PROBLEM STATEMENT: What is needed is a faithful transcription of all the data below, pictures excluded.

BEGIN EXTRACTED MATERIAL

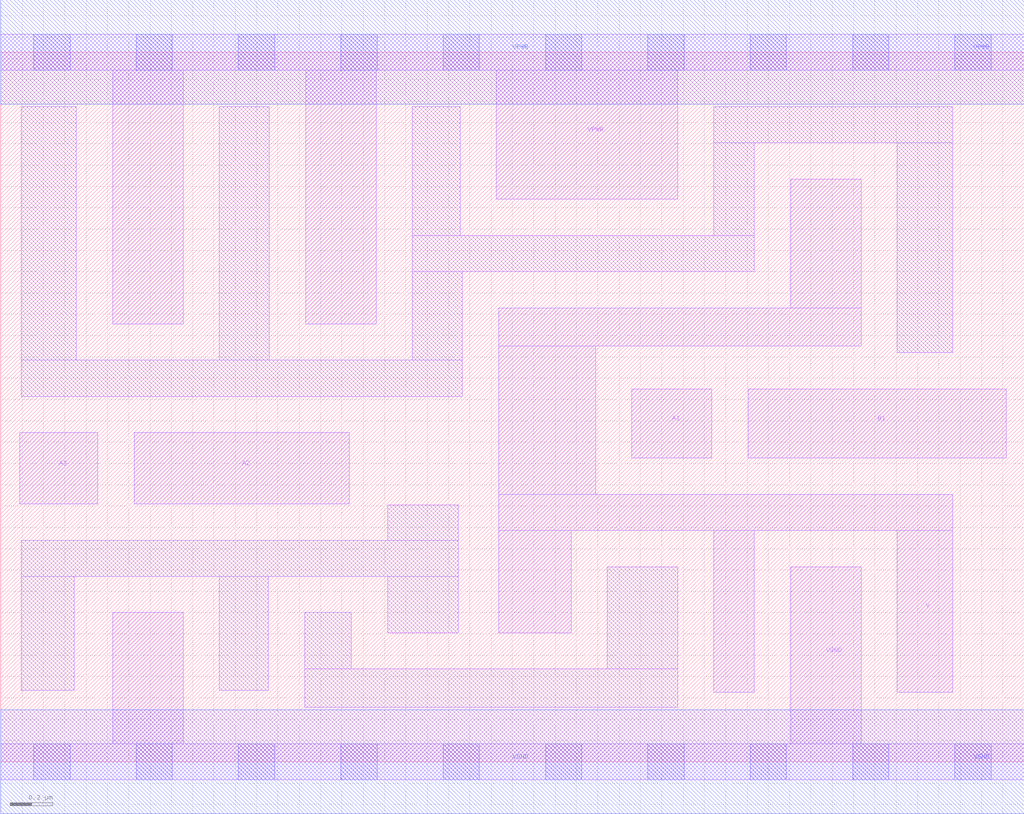
<source format=lef>
# Copyright 2020 The SkyWater PDK Authors
#
# Licensed under the Apache License, Version 2.0 (the "License");
# you may not use this file except in compliance with the License.
# You may obtain a copy of the License at
#
#     https://www.apache.org/licenses/LICENSE-2.0
#
# Unless required by applicable law or agreed to in writing, software
# distributed under the License is distributed on an "AS IS" BASIS,
# WITHOUT WARRANTIES OR CONDITIONS OF ANY KIND, either express or implied.
# See the License for the specific language governing permissions and
# limitations under the License.
#
# SPDX-License-Identifier: Apache-2.0

VERSION 5.7 ;
  NAMESCASESENSITIVE ON ;
  NOWIREEXTENSIONATPIN ON ;
  DIVIDERCHAR "/" ;
  BUSBITCHARS "[]" ;
UNITS
  DATABASE MICRONS 200 ;
END UNITS
MACRO sky130_fd_sc_lp__a31oi_2
  CLASS CORE ;
  SOURCE USER ;
  FOREIGN sky130_fd_sc_lp__a31oi_2 ;
  ORIGIN  0.000000  0.000000 ;
  SIZE  4.800000 BY  3.330000 ;
  SYMMETRY X Y R90 ;
  SITE unit ;
  PIN A1
    ANTENNAGATEAREA  0.630000 ;
    DIRECTION INPUT ;
    USE SIGNAL ;
    PORT
      LAYER li1 ;
        RECT 2.960000 1.425000 3.335000 1.750000 ;
    END
  END A1
  PIN A2
    ANTENNAGATEAREA  0.630000 ;
    DIRECTION INPUT ;
    USE SIGNAL ;
    PORT
      LAYER li1 ;
        RECT 0.625000 1.210000 1.635000 1.545000 ;
    END
  END A2
  PIN A3
    ANTENNAGATEAREA  0.630000 ;
    DIRECTION INPUT ;
    USE SIGNAL ;
    PORT
      LAYER li1 ;
        RECT 0.090000 1.210000 0.455000 1.545000 ;
    END
  END A3
  PIN B1
    ANTENNAGATEAREA  0.630000 ;
    DIRECTION INPUT ;
    USE SIGNAL ;
    PORT
      LAYER li1 ;
        RECT 3.505000 1.425000 4.715000 1.750000 ;
    END
  END B1
  PIN Y
    ANTENNADIFFAREA  1.037400 ;
    DIRECTION OUTPUT ;
    USE SIGNAL ;
    PORT
      LAYER li1 ;
        RECT 2.335000 0.605000 2.675000 1.085000 ;
        RECT 2.335000 1.085000 4.465000 1.255000 ;
        RECT 2.335000 1.255000 2.790000 1.950000 ;
        RECT 2.335000 1.950000 4.035000 2.130000 ;
        RECT 3.345000 0.325000 3.535000 1.085000 ;
        RECT 3.705000 2.130000 4.035000 2.735000 ;
        RECT 4.205000 0.325000 4.465000 1.085000 ;
    END
  END Y
  PIN VGND
    DIRECTION INOUT ;
    USE GROUND ;
    PORT
      LAYER li1 ;
        RECT 0.000000 -0.085000 4.800000 0.085000 ;
        RECT 0.525000  0.085000 0.855000 0.700000 ;
        RECT 3.705000  0.085000 4.035000 0.915000 ;
      LAYER mcon ;
        RECT 0.155000 -0.085000 0.325000 0.085000 ;
        RECT 0.635000 -0.085000 0.805000 0.085000 ;
        RECT 1.115000 -0.085000 1.285000 0.085000 ;
        RECT 1.595000 -0.085000 1.765000 0.085000 ;
        RECT 2.075000 -0.085000 2.245000 0.085000 ;
        RECT 2.555000 -0.085000 2.725000 0.085000 ;
        RECT 3.035000 -0.085000 3.205000 0.085000 ;
        RECT 3.515000 -0.085000 3.685000 0.085000 ;
        RECT 3.995000 -0.085000 4.165000 0.085000 ;
        RECT 4.475000 -0.085000 4.645000 0.085000 ;
      LAYER met1 ;
        RECT 0.000000 -0.245000 4.800000 0.245000 ;
    END
  END VGND
  PIN VPWR
    DIRECTION INOUT ;
    USE POWER ;
    PORT
      LAYER li1 ;
        RECT 0.000000 3.245000 4.800000 3.415000 ;
        RECT 0.525000 2.055000 0.855000 3.245000 ;
        RECT 1.430000 2.055000 1.760000 3.245000 ;
        RECT 2.325000 2.640000 3.175000 3.245000 ;
      LAYER mcon ;
        RECT 0.155000 3.245000 0.325000 3.415000 ;
        RECT 0.635000 3.245000 0.805000 3.415000 ;
        RECT 1.115000 3.245000 1.285000 3.415000 ;
        RECT 1.595000 3.245000 1.765000 3.415000 ;
        RECT 2.075000 3.245000 2.245000 3.415000 ;
        RECT 2.555000 3.245000 2.725000 3.415000 ;
        RECT 3.035000 3.245000 3.205000 3.415000 ;
        RECT 3.515000 3.245000 3.685000 3.415000 ;
        RECT 3.995000 3.245000 4.165000 3.415000 ;
        RECT 4.475000 3.245000 4.645000 3.415000 ;
      LAYER met1 ;
        RECT 0.000000 3.085000 4.800000 3.575000 ;
    END
  END VPWR
  OBS
    LAYER li1 ;
      RECT 0.095000 0.335000 0.345000 0.870000 ;
      RECT 0.095000 0.870000 2.145000 1.040000 ;
      RECT 0.095000 1.715000 2.165000 1.885000 ;
      RECT 0.095000 1.885000 0.355000 3.075000 ;
      RECT 1.025000 0.335000 1.255000 0.870000 ;
      RECT 1.025000 1.885000 1.260000 3.075000 ;
      RECT 1.425000 0.255000 3.175000 0.435000 ;
      RECT 1.425000 0.435000 1.645000 0.700000 ;
      RECT 1.815000 0.605000 2.145000 0.870000 ;
      RECT 1.815000 1.040000 2.145000 1.205000 ;
      RECT 1.930000 1.885000 2.165000 2.300000 ;
      RECT 1.930000 2.300000 3.535000 2.470000 ;
      RECT 1.930000 2.470000 2.155000 3.075000 ;
      RECT 2.845000 0.435000 3.175000 0.915000 ;
      RECT 3.345000 2.470000 3.535000 2.905000 ;
      RECT 3.345000 2.905000 4.465000 3.075000 ;
      RECT 4.205000 1.920000 4.465000 2.905000 ;
  END
END sky130_fd_sc_lp__a31oi_2

</source>
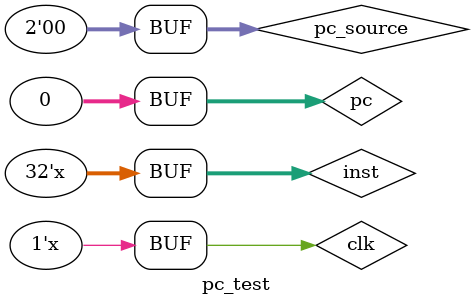
<source format=v>
`timescale 1ns / 1ps


module pc_test;

	// Inputs
	reg [31:0] inst;
	reg [1:0] pc_source;
	reg clk;

	// Outputs
	reg [31:0] pc;
	wire [31:0] npc;

	// Instantiate the Unit Under Test (UUT)
	next_pc uut (
		.inst(inst), 
		.pc_source(pc_source), 
		.clk(clk), 
		.pc(pc),
		.npc(npc)
	);

	always #100 
	begin clk = ~clk;	
			inst = inst + 1;
	end
	

	initial begin
		// Initialize Inputs
		inst = 0;
		pc_source = 0;
		clk = 0;
		pc = 0;

		// Wait 100 ns for global reset to finish
		#100;

		// Add stimulus here

	end
      
endmodule


</source>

END EXTRACTED MATERIAL

RESULT FOR THIS TASK:
<source format=lef>
# Copyright 2020 The SkyWater PDK Authors
#
# Licensed under the Apache License, Version 2.0 (the "License");
# you may not use this file except in compliance with the License.
# You may obtain a copy of the License at
#
#     https://www.apache.org/licenses/LICENSE-2.0
#
# Unless required by applicable law or agreed to in writing, software
# distributed under the License is distributed on an "AS IS" BASIS,
# WITHOUT WARRANTIES OR CONDITIONS OF ANY KIND, either express or implied.
# See the License for the specific language governing permissions and
# limitations under the License.
#
# SPDX-License-Identifier: Apache-2.0

VERSION 5.7 ;
  NAMESCASESENSITIVE ON ;
  NOWIREEXTENSIONATPIN ON ;
  DIVIDERCHAR "/" ;
  BUSBITCHARS "[]" ;
UNITS
  DATABASE MICRONS 200 ;
END UNITS
MACRO sky130_fd_sc_lp__a31oi_2
  CLASS CORE ;
  SOURCE USER ;
  FOREIGN sky130_fd_sc_lp__a31oi_2 ;
  ORIGIN  0.000000  0.000000 ;
  SIZE  4.800000 BY  3.330000 ;
  SYMMETRY X Y R90 ;
  SITE unit ;
  PIN A1
    ANTENNAGATEAREA  0.630000 ;
    DIRECTION INPUT ;
    USE SIGNAL ;
    PORT
      LAYER li1 ;
        RECT 2.960000 1.425000 3.335000 1.750000 ;
    END
  END A1
  PIN A2
    ANTENNAGATEAREA  0.630000 ;
    DIRECTION INPUT ;
    USE SIGNAL ;
    PORT
      LAYER li1 ;
        RECT 0.625000 1.210000 1.635000 1.545000 ;
    END
  END A2
  PIN A3
    ANTENNAGATEAREA  0.630000 ;
    DIRECTION INPUT ;
    USE SIGNAL ;
    PORT
      LAYER li1 ;
        RECT 0.090000 1.210000 0.455000 1.545000 ;
    END
  END A3
  PIN B1
    ANTENNAGATEAREA  0.630000 ;
    DIRECTION INPUT ;
    USE SIGNAL ;
    PORT
      LAYER li1 ;
        RECT 3.505000 1.425000 4.715000 1.750000 ;
    END
  END B1
  PIN Y
    ANTENNADIFFAREA  1.037400 ;
    DIRECTION OUTPUT ;
    USE SIGNAL ;
    PORT
      LAYER li1 ;
        RECT 2.335000 0.605000 2.675000 1.085000 ;
        RECT 2.335000 1.085000 4.465000 1.255000 ;
        RECT 2.335000 1.255000 2.790000 1.950000 ;
        RECT 2.335000 1.950000 4.035000 2.130000 ;
        RECT 3.345000 0.325000 3.535000 1.085000 ;
        RECT 3.705000 2.130000 4.035000 2.735000 ;
        RECT 4.205000 0.325000 4.465000 1.085000 ;
    END
  END Y
  PIN VGND
    DIRECTION INOUT ;
    USE GROUND ;
    PORT
      LAYER li1 ;
        RECT 0.000000 -0.085000 4.800000 0.085000 ;
        RECT 0.525000  0.085000 0.855000 0.700000 ;
        RECT 3.705000  0.085000 4.035000 0.915000 ;
      LAYER mcon ;
        RECT 0.155000 -0.085000 0.325000 0.085000 ;
        RECT 0.635000 -0.085000 0.805000 0.085000 ;
        RECT 1.115000 -0.085000 1.285000 0.085000 ;
        RECT 1.595000 -0.085000 1.765000 0.085000 ;
        RECT 2.075000 -0.085000 2.245000 0.085000 ;
        RECT 2.555000 -0.085000 2.725000 0.085000 ;
        RECT 3.035000 -0.085000 3.205000 0.085000 ;
        RECT 3.515000 -0.085000 3.685000 0.085000 ;
        RECT 3.995000 -0.085000 4.165000 0.085000 ;
        RECT 4.475000 -0.085000 4.645000 0.085000 ;
      LAYER met1 ;
        RECT 0.000000 -0.245000 4.800000 0.245000 ;
    END
  END VGND
  PIN VPWR
    DIRECTION INOUT ;
    USE POWER ;
    PORT
      LAYER li1 ;
        RECT 0.000000 3.245000 4.800000 3.415000 ;
        RECT 0.525000 2.055000 0.855000 3.245000 ;
        RECT 1.430000 2.055000 1.760000 3.245000 ;
        RECT 2.325000 2.640000 3.175000 3.245000 ;
      LAYER mcon ;
        RECT 0.155000 3.245000 0.325000 3.415000 ;
        RECT 0.635000 3.245000 0.805000 3.415000 ;
        RECT 1.115000 3.245000 1.285000 3.415000 ;
        RECT 1.595000 3.245000 1.765000 3.415000 ;
        RECT 2.075000 3.245000 2.245000 3.415000 ;
        RECT 2.555000 3.245000 2.725000 3.415000 ;
        RECT 3.035000 3.245000 3.205000 3.415000 ;
        RECT 3.515000 3.245000 3.685000 3.415000 ;
        RECT 3.995000 3.245000 4.165000 3.415000 ;
        RECT 4.475000 3.245000 4.645000 3.415000 ;
      LAYER met1 ;
        RECT 0.000000 3.085000 4.800000 3.575000 ;
    END
  END VPWR
  OBS
    LAYER li1 ;
      RECT 0.095000 0.335000 0.345000 0.870000 ;
      RECT 0.095000 0.870000 2.145000 1.040000 ;
      RECT 0.095000 1.715000 2.165000 1.885000 ;
      RECT 0.095000 1.885000 0.355000 3.075000 ;
      RECT 1.025000 0.335000 1.255000 0.870000 ;
      RECT 1.025000 1.885000 1.260000 3.075000 ;
      RECT 1.425000 0.255000 3.175000 0.435000 ;
      RECT 1.425000 0.435000 1.645000 0.700000 ;
      RECT 1.815000 0.605000 2.145000 0.870000 ;
      RECT 1.815000 1.040000 2.145000 1.205000 ;
      RECT 1.930000 1.885000 2.165000 2.300000 ;
      RECT 1.930000 2.300000 3.535000 2.470000 ;
      RECT 1.930000 2.470000 2.155000 3.075000 ;
      RECT 2.845000 0.435000 3.175000 0.915000 ;
      RECT 3.345000 2.470000 3.535000 2.905000 ;
      RECT 3.345000 2.905000 4.465000 3.075000 ;
      RECT 4.205000 1.920000 4.465000 2.905000 ;
  END
END sky130_fd_sc_lp__a31oi_2

</source>
<source format=v>
`timescale 1ns / 1ps


module pc_test;

	// Inputs
	reg [31:0] inst;
	reg [1:0] pc_source;
	reg clk;

	// Outputs
	reg [31:0] pc;
	wire [31:0] npc;

	// Instantiate the Unit Under Test (UUT)
	next_pc uut (
		.inst(inst), 
		.pc_source(pc_source), 
		.clk(clk), 
		.pc(pc),
		.npc(npc)
	);

	always #100 
	begin clk = ~clk;	
			inst = inst + 1;
	end
	

	initial begin
		// Initialize Inputs
		inst = 0;
		pc_source = 0;
		clk = 0;
		pc = 0;

		// Wait 100 ns for global reset to finish
		#100;

		// Add stimulus here

	end
      
endmodule


</source>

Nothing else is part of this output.